He has kicked the bucket, as the saying is. (Do you like it?) He has popped off. (Do you love it?)
He is eating a dirt sandwich. (It's a big one I caught in the pool where we all go down to drink and fish.)
And when you boil it down, what's left? Why, he has jilted her. Done a runner. Put an egg in his shoe and beat it, hit the road, Jack, took the Midnight Special out of town. He lit out for the Territories. He left the woman who loved him with every cell in her body and every brain in her not-so-smart head, and all she has is this shitty...smucking... shell. She breaks. Lisey breaks. As she bolts forward into his stupid smucking memory nook she seems to hear him saying SOWISA, babyluv - Strap On Whenever It Seems Appropriate, and then that is gone and she begins tearing his plaques and pictures and framed citations from the walls. She picks up the bust of Lovecraft the World Fantasy Award judges gave him for Empty Devils, that hateful book, and throws it the length of the study, screaming "Fuck you, Scott, f**k you! " It's one of the few times she's used the word in its unvarnished form since the night he put his hand through the greenhouse glass, the night of the blood-bool. She was angry with him then but never in her life has she been so angry with him as she is now; if he were here, she might kill him all over again. She's on a full-bore rampage, tearing all that useless vanity crap off the walls until they are bare (few of the things she throws down break on the floor because of the deeppile carpet - lucky for her, she'll think later on, when sanity returns). As she whirls around and around, a tornado now for sure, she screams his name again and again, screams Scott and Scott and Scott, crying for grief, crying for loss, crying for rage; crying for him to explain how he could leave her so, crying for him to come back, oh to come back. Never mind everything the same, nothing is the same without him, she hates him, she misses him, there's a hole in her, a wind even colder than the one that blew all the way down from Yellowknife now blows through her, the world is so empty and so loveless when there's no one in it to holler your name and holler you home. At the end she seizes the monitor of the computer that sits in the memory nook and something in her back gives a warning creak as she lifts it but smuck her back, the bare walls mock her and she is raging. She spins awkwardly with the monitor in her arms and heaves it against the wall. There is a hollow shattering noise - POOMP!, it sounds like - and then silence again.
No, there are crickets outside.
Lisey collapses to the littered carpet, sobbing weakly, all in. And does she call him back somehow? Does she call him back into her life by the very force of her angry delayed grief? Has he come like water through a long-empty pipe? She thinks the answer to that is 4
"No," Lisey murmured. Because - crazy as it seemed - Scott seemed to have been at work placing the stations of this bool hunt for her long before he died. Getting in touch with Dr. Alberness, for instance, who happened to have been such a puffickly huh-yooge fan. Somehow laying hands on Amanda's medical records and bringing them to lunch, for heaven's sake. And then the kicker: Mr. Landon said if I ever met you, I should ask you about how he fooled the nurse that time in Nashville.
And...when had he put Good Ma's cedar box under the Bremen bed out in the barn?
Because surely it had been Scott, she knew she had never put it there. 1996?
( hush)
In the winter of 1996, when Scott's mind had broken and she had
( YOU HUSH NOW LISEY! )
All right...all right, she would hush about the winter of '96 - for now - but that felt about right. And...

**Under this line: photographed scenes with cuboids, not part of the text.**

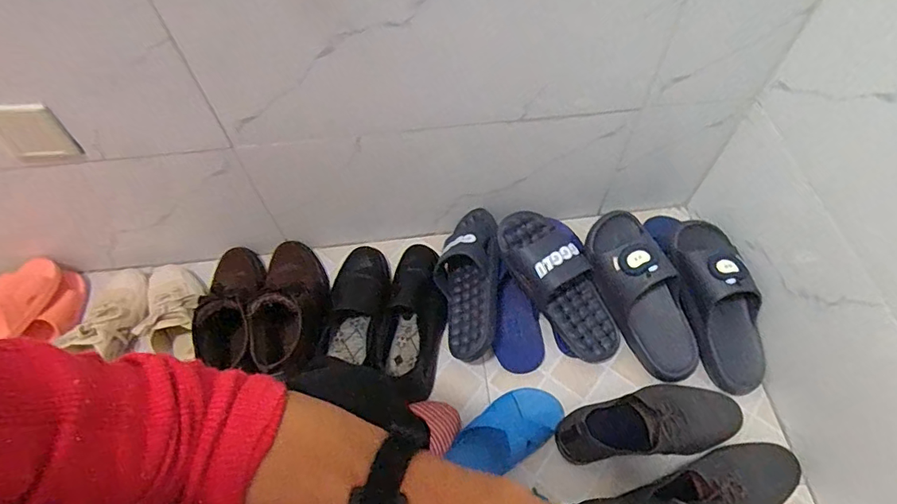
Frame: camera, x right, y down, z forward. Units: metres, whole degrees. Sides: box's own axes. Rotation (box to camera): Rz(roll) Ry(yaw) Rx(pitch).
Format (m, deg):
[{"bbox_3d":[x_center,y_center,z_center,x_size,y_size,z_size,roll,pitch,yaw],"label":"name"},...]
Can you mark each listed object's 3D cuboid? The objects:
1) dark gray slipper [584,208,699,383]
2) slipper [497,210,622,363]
[{"bbox_3d":[0.314,0.070,0.789,0.096,0.081,0.284,-21,84,-10],"label":"dark gray slipper"},{"bbox_3d":[0.192,0.056,0.815,0.098,0.081,0.284,-35,89,-17],"label":"slipper"}]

A bool hunt. But why? To what purpose? To allow her to face in stages something she couldn't face all at once? Maybe. Probably. Scott would know about such things, would surely sympathize with a mind that would want to hide its most terrible memories behind curtains or squirrel them away in sweet-smelling boxes.
A good bool.
Oh Scott, what's good about this? What's good about all this pain and sorrow?
A short bool.
If so, the cedar box was either the end or close to the end, and she had an idea that if she looked much further, there would be no going back.
Baby, he sighed...but only in her head. There were no ghosts. Only memory. Only the voice of her dead husband. She believed that; she knew it. She could close the box. She could draw the curtain. She could let the past be past.
Babyluv.
He would always have his say. Even dead, he would have his say.
She sighed - it was a wretched, lonely sound to her own ears - and decided to go on. To play Pandora after all.